Goal of the exercise: Can you reproduce the lines below word for word, leaving the pictures out of your answer?

Supplied material:
** BEGIN **

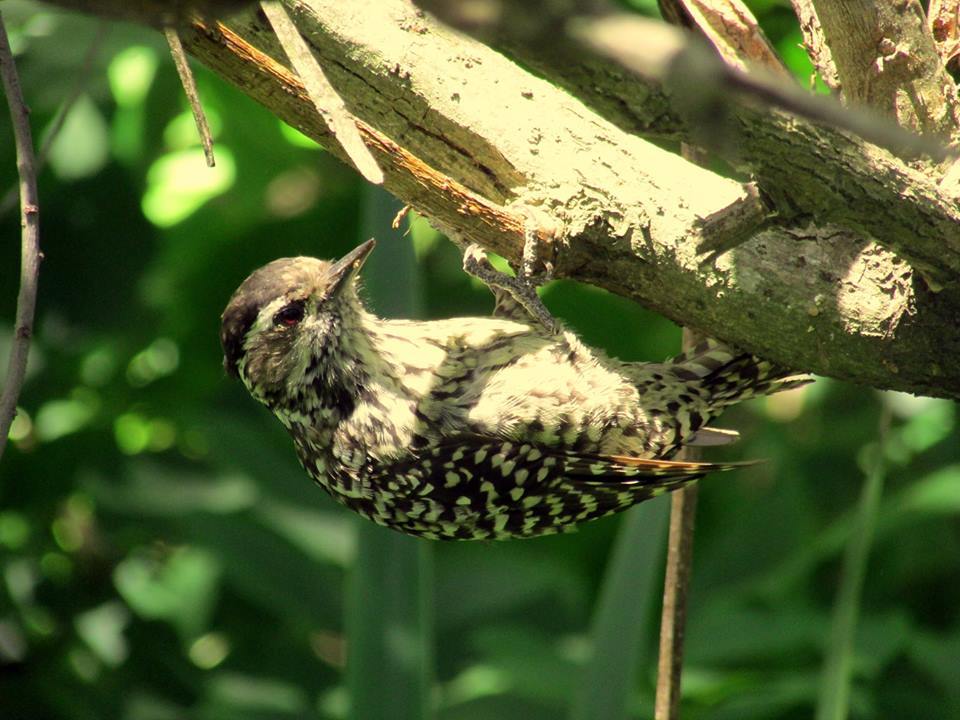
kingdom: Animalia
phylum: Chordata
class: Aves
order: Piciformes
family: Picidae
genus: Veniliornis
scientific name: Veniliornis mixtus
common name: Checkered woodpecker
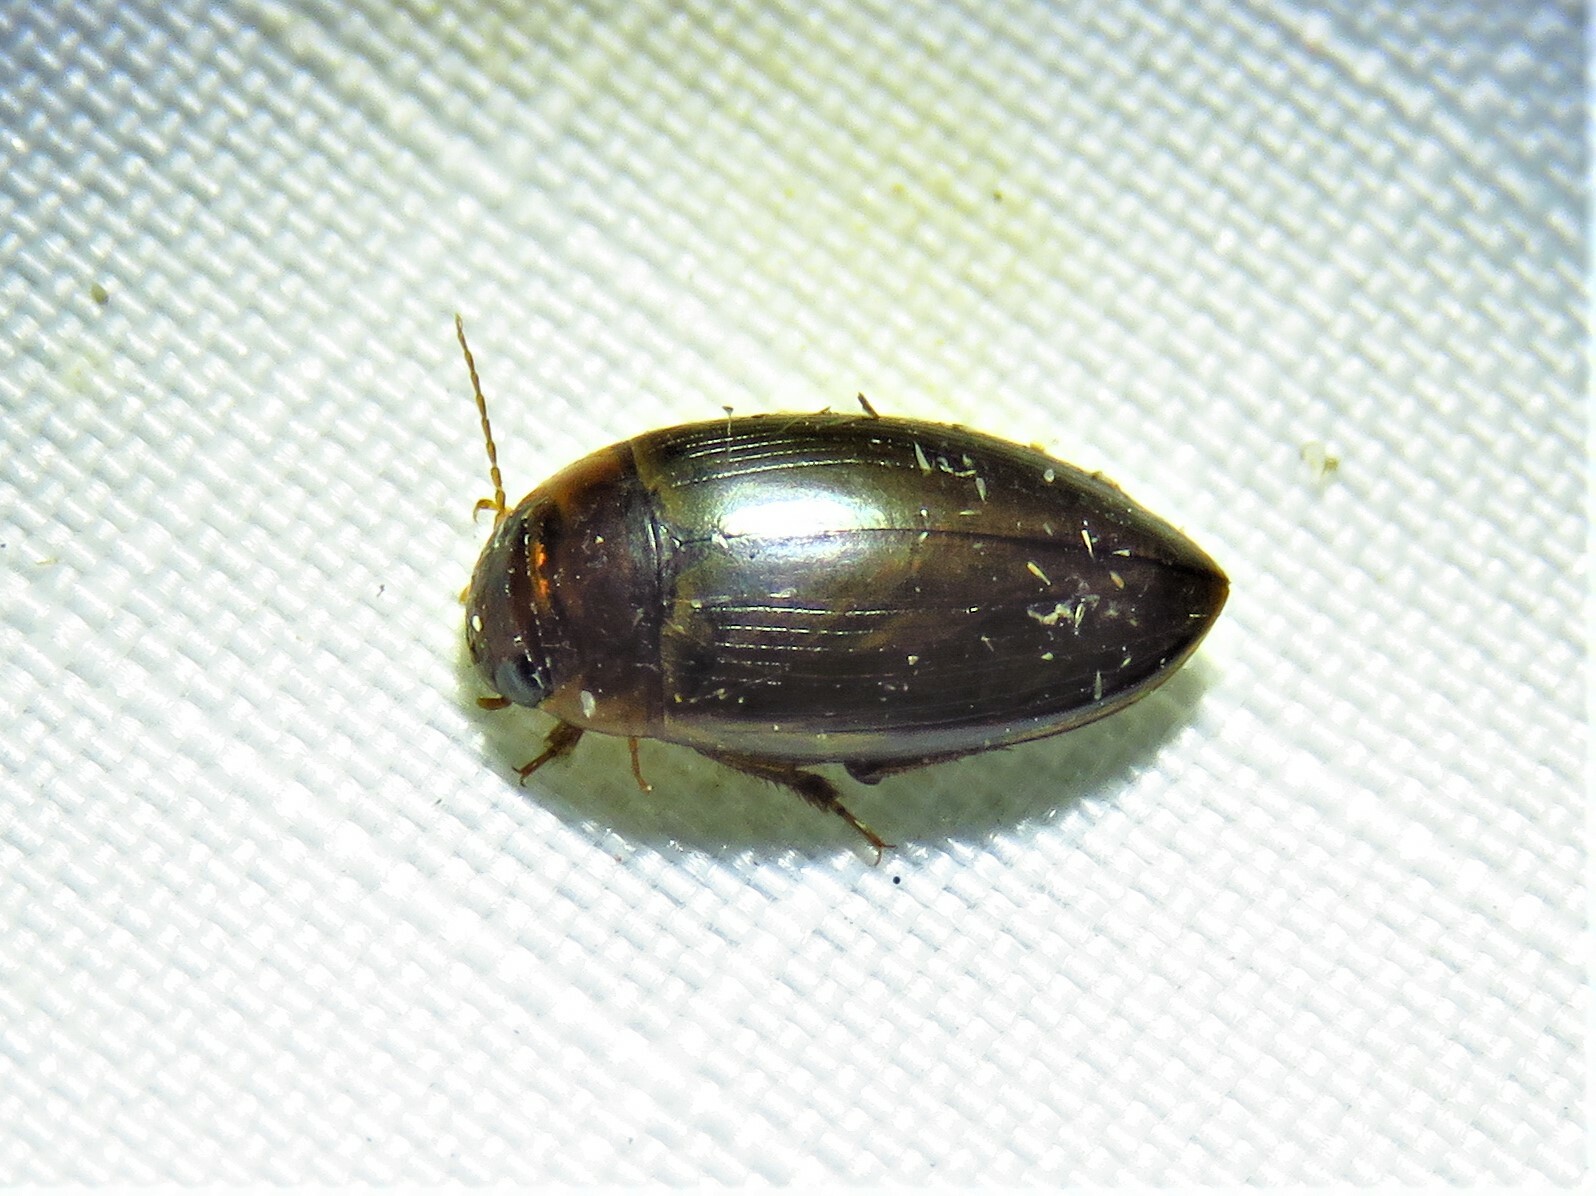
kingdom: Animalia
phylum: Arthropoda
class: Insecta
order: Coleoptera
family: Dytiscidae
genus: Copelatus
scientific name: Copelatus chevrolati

** END **

Answer to the exercise:
kingdom: Animalia
phylum: Chordata
class: Aves
order: Piciformes
family: Picidae
genus: Veniliornis
scientific name: Veniliornis mixtus
common name: Checkered woodpecker
kingdom: Animalia
phylum: Arthropoda
class: Insecta
order: Coleoptera
family: Dytiscidae
genus: Copelatus
scientific name: Copelatus chevrolati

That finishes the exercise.